#### PROBLEM
State how many lines of the records contain the string "ценообразованию", matching case exactly, and give only that number.

#### DATA SECTION
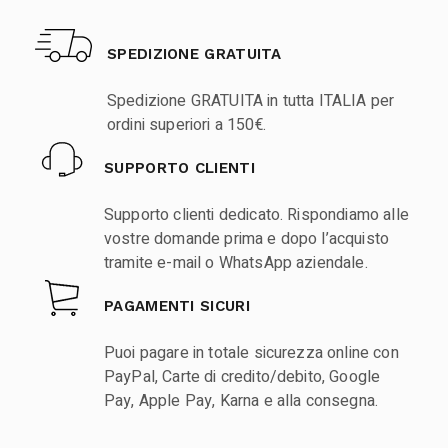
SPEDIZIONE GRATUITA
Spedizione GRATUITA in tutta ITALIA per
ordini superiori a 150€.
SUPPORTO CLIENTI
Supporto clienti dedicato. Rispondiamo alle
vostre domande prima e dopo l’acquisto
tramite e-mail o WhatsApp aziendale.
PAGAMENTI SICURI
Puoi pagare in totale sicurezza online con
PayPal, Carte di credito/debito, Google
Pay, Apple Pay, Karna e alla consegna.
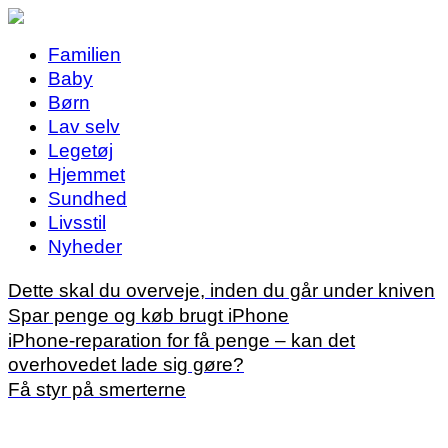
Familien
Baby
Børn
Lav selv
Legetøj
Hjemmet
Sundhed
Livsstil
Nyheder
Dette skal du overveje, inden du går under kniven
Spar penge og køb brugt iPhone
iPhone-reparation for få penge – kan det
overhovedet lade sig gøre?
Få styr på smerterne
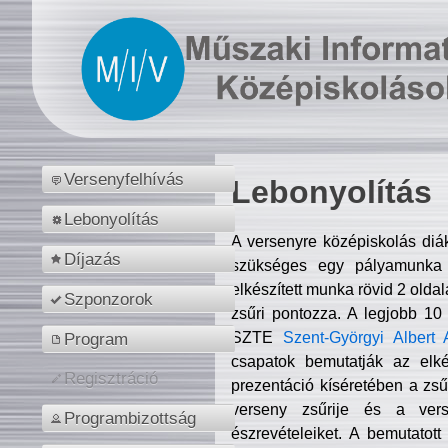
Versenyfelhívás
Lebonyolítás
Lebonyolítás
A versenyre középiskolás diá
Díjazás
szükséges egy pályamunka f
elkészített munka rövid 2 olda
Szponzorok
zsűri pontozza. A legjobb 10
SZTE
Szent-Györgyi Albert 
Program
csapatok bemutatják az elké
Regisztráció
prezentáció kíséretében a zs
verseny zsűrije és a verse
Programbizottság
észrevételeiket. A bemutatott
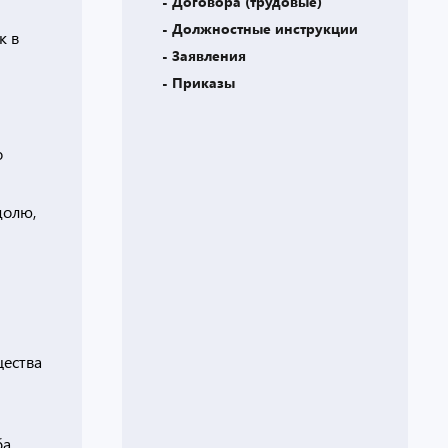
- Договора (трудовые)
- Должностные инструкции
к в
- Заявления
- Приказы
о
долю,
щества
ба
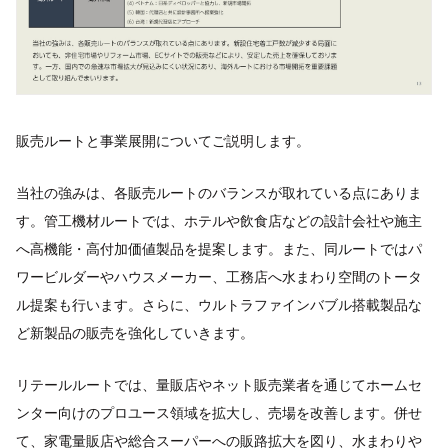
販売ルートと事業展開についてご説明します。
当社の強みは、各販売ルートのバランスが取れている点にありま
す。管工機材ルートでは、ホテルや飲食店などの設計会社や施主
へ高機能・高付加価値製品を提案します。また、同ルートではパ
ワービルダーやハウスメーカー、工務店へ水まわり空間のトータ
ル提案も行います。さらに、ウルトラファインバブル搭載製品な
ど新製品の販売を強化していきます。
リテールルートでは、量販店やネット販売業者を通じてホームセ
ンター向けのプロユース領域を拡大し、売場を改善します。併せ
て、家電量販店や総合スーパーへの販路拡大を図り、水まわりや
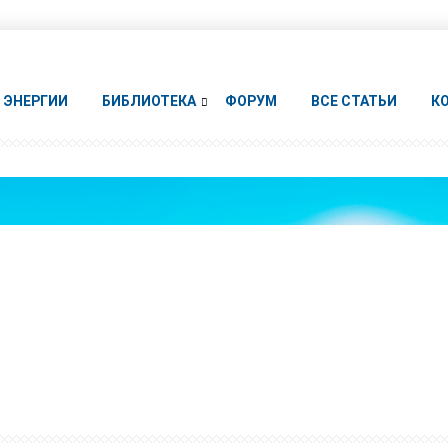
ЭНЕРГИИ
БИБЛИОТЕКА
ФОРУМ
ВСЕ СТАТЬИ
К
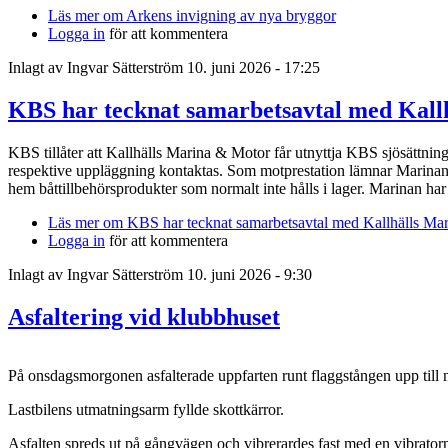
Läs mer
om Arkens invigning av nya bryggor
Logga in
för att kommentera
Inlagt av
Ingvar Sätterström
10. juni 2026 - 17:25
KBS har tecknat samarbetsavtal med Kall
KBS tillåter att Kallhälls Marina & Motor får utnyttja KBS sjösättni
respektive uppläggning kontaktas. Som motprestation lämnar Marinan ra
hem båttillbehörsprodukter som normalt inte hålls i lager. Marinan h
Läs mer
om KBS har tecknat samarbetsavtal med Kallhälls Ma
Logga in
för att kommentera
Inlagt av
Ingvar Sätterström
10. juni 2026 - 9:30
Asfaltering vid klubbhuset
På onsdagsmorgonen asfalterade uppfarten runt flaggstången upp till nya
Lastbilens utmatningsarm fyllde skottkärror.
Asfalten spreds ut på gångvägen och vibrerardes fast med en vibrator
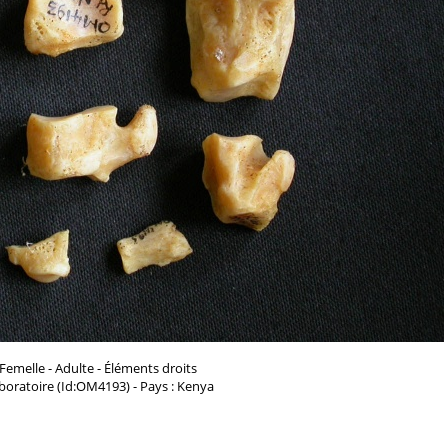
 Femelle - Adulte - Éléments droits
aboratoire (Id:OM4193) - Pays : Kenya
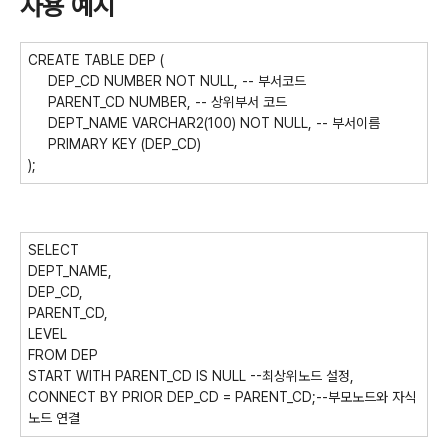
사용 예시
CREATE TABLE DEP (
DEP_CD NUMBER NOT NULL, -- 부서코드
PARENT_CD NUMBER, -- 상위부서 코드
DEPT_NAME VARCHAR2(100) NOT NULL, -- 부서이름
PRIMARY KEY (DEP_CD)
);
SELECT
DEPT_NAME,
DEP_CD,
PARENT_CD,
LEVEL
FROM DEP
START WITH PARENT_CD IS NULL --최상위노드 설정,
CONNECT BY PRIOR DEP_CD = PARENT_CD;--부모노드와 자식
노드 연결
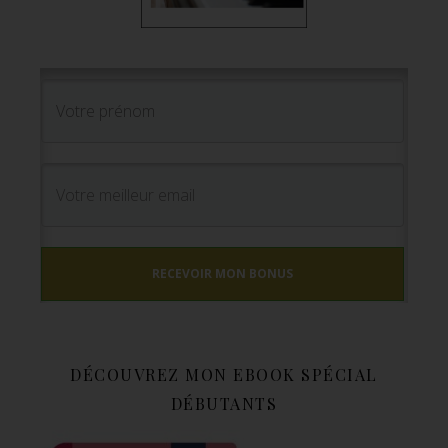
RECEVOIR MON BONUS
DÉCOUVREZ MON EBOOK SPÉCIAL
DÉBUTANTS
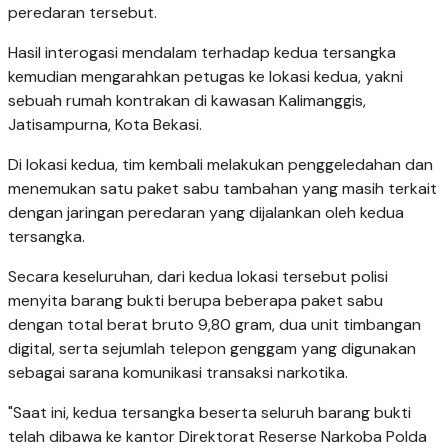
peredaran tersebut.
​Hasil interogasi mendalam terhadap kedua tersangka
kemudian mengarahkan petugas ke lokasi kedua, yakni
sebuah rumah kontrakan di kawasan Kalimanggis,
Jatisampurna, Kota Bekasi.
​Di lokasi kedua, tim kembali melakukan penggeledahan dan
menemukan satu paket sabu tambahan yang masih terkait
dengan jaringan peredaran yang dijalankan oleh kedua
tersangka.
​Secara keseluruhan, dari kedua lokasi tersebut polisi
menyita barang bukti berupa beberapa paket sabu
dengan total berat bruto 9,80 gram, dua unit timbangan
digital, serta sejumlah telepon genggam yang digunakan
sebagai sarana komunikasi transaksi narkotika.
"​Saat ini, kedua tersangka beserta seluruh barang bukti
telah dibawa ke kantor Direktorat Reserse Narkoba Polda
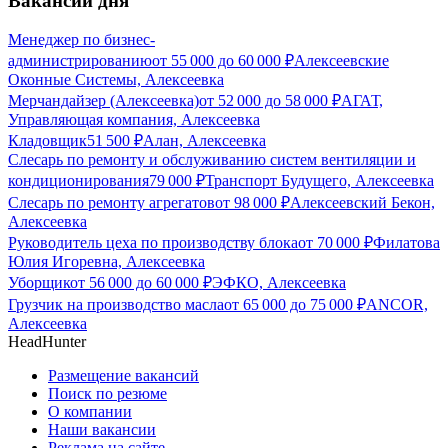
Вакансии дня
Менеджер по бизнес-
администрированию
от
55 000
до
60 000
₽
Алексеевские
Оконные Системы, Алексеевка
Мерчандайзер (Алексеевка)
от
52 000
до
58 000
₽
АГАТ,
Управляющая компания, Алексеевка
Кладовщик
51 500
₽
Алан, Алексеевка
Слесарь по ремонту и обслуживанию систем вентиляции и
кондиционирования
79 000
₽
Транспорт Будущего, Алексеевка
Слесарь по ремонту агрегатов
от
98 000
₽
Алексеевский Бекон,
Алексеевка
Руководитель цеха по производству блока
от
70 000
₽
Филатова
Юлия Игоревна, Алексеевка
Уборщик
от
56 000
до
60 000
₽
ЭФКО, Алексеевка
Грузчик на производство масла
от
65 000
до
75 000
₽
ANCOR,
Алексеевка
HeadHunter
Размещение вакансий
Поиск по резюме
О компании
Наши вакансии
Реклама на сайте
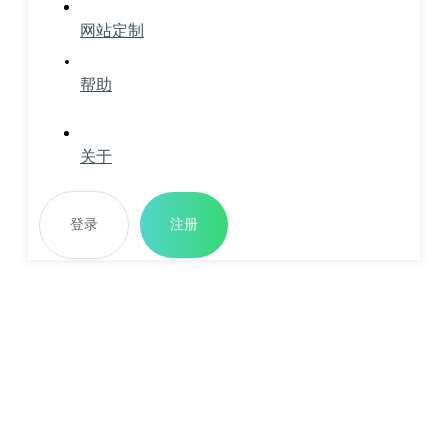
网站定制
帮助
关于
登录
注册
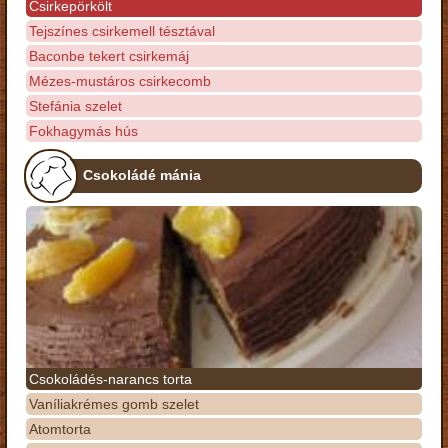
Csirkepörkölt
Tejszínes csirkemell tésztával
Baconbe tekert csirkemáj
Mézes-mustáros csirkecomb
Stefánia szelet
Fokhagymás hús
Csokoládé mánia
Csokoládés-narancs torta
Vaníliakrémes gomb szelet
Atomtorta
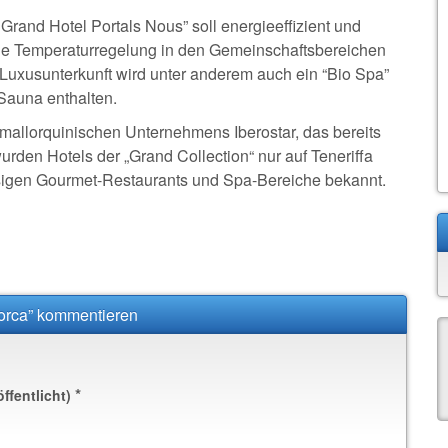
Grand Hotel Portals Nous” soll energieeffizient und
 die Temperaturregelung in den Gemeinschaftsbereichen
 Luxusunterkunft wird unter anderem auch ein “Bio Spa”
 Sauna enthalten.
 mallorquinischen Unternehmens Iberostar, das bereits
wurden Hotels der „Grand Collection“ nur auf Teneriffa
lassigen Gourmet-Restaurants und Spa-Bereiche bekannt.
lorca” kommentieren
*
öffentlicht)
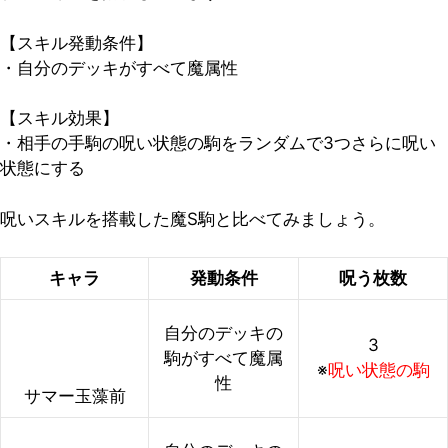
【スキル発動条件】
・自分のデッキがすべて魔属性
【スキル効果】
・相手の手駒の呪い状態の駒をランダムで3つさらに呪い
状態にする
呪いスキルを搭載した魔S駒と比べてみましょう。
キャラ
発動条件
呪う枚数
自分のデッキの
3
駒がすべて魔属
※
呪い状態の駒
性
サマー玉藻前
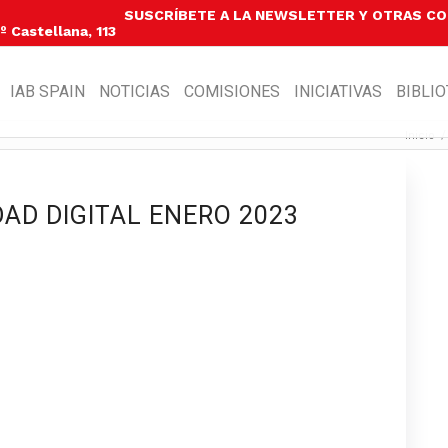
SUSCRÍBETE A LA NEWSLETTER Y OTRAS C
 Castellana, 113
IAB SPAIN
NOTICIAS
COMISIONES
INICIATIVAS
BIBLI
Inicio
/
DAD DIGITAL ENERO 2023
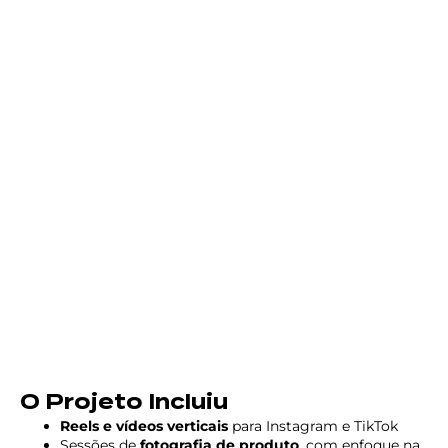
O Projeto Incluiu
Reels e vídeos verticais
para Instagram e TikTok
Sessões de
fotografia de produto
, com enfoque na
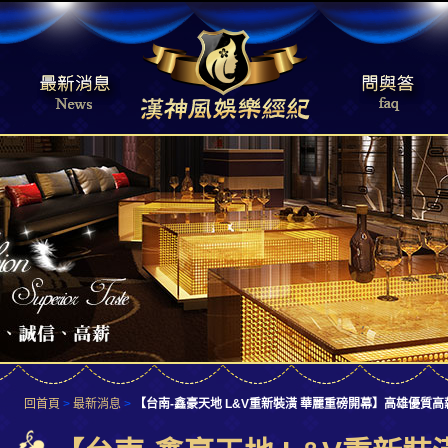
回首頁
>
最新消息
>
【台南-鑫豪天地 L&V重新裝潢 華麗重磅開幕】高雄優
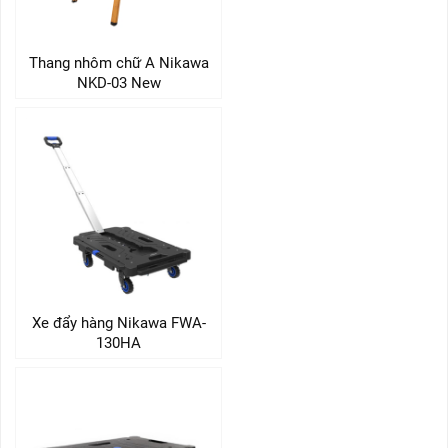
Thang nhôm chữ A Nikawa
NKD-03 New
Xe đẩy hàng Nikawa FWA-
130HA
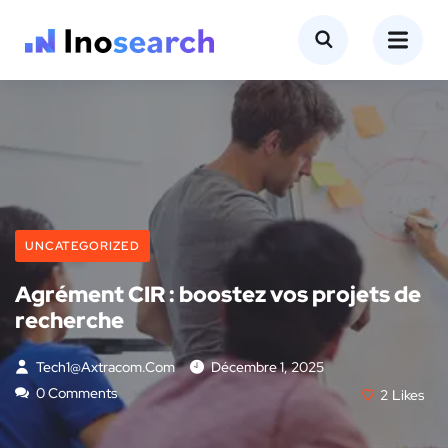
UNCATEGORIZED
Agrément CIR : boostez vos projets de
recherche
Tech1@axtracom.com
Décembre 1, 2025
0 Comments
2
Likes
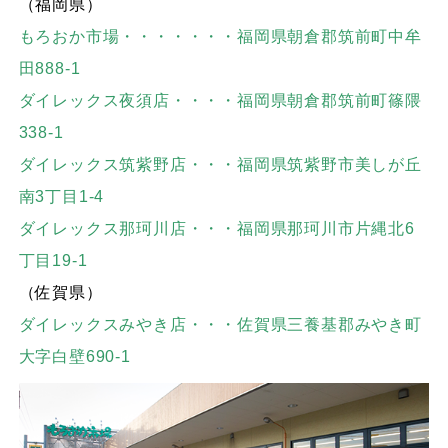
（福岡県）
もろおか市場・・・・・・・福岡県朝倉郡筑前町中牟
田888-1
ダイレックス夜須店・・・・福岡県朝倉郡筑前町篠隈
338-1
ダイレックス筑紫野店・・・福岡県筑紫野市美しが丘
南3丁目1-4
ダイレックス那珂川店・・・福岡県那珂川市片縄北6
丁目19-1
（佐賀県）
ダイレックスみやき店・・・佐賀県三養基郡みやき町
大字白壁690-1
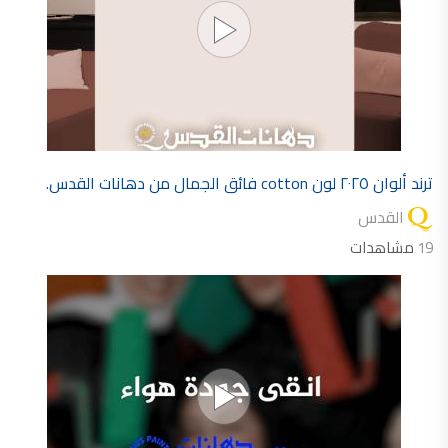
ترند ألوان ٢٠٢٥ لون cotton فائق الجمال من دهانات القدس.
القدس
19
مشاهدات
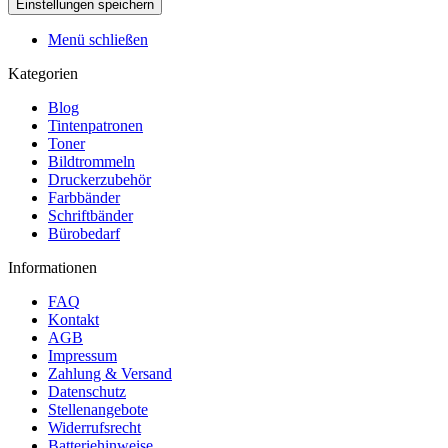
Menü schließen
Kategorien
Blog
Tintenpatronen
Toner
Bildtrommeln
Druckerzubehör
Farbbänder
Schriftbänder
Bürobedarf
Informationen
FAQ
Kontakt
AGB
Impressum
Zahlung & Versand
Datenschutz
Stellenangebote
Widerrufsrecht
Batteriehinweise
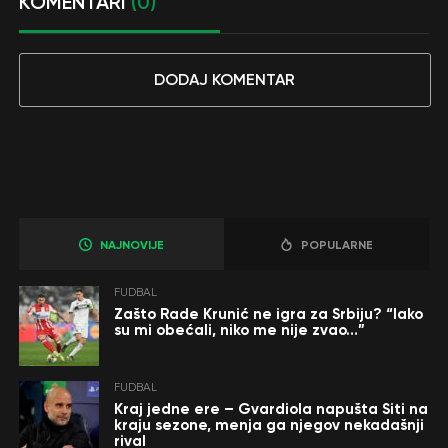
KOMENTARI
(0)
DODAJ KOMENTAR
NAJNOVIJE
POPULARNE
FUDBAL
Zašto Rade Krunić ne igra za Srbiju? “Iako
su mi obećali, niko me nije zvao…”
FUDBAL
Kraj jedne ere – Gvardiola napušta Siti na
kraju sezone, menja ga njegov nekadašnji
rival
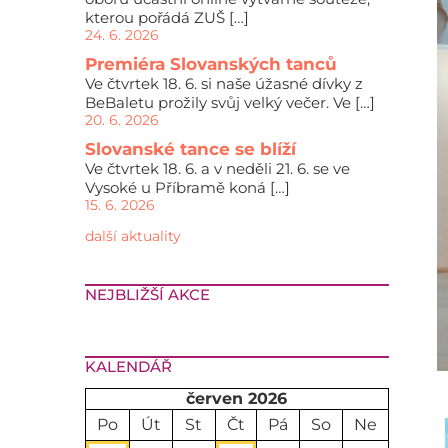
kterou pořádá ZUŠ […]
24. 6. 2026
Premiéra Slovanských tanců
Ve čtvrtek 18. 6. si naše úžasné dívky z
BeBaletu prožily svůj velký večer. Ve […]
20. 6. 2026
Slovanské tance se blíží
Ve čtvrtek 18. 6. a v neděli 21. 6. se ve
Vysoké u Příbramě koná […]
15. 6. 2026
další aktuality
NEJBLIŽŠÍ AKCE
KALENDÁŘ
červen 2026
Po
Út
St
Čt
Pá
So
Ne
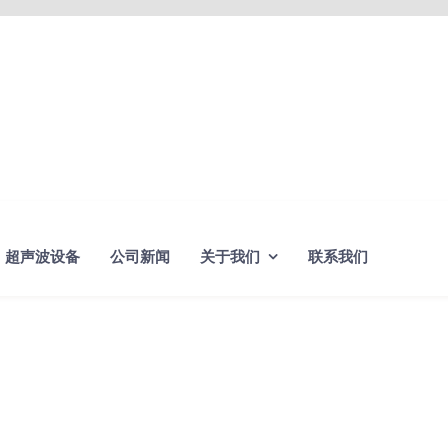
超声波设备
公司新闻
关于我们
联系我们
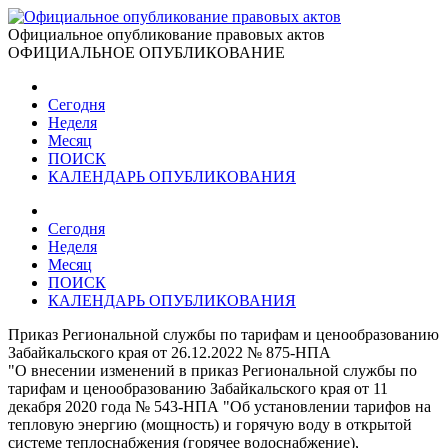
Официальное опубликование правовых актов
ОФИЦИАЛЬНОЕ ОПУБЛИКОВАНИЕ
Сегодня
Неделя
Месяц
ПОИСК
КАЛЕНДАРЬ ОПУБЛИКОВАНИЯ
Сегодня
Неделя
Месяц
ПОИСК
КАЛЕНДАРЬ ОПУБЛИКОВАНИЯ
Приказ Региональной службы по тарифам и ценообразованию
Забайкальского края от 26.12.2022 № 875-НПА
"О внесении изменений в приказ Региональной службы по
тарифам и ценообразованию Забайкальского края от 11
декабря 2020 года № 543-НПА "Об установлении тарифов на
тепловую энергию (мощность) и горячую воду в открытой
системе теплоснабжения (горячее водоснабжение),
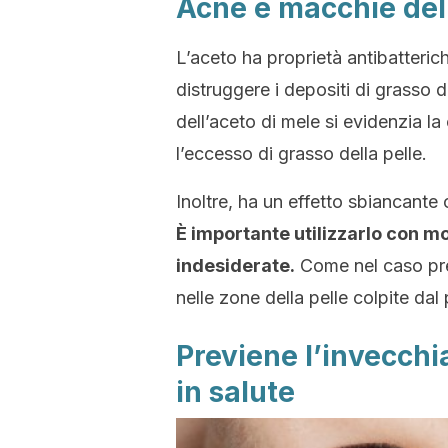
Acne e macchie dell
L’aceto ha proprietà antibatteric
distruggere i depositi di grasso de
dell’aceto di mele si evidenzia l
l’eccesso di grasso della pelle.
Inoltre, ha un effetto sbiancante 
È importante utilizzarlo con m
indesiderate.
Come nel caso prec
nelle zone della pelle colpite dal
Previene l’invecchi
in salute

#### ANSWER SPACE
2